- Your objective: Print out the data that follows exactly, character for character, apart from the pictures.

- Stored data entries:
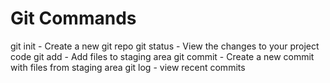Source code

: # Git Commands

git init - Create a new git repo
git status - View the changes to your project code
git add - Add files to staging area
git commit - Create a new commit with files from staging area
git log - view recent commits
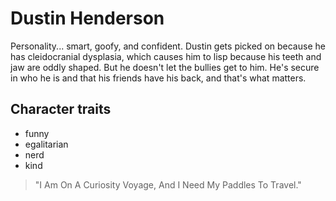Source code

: # Dustin Henderson

Personality... smart, goofy, and confident. Dustin gets picked on because he has cleidocranial
dysplasia, which causes him to lisp because his teeth and jaw are oddly shaped. 
But he doesn't let the bullies get to him. He's secure in who he is and that his friends
have his back, and that's what matters.

## Character traits

* funny
* egalitarian
* nerd
* kind

> "I Am On A Curiosity Voyage, And I Need My Paddles To Travel."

- Result for this exercise:
Source code

: # Git Commands

git init - Create a new git repo
git status - View the changes to your project code
git add - Add files to staging area
git commit - Create a new commit with files from staging area
git log - view recent commits
Source code

: # Dustin Henderson

Personality... smart, goofy, and confident. Dustin gets picked on because he has cleidocranial
dysplasia, which causes him to lisp because his teeth and jaw are oddly shaped. 
But he doesn't let the bullies get to him. He's secure in who he is and that his friends
have his back, and that's what matters.

## Character traits

* funny
* egalitarian
* nerd
* kind

> "I Am On A Curiosity Voyage, And I Need My Paddles To Travel."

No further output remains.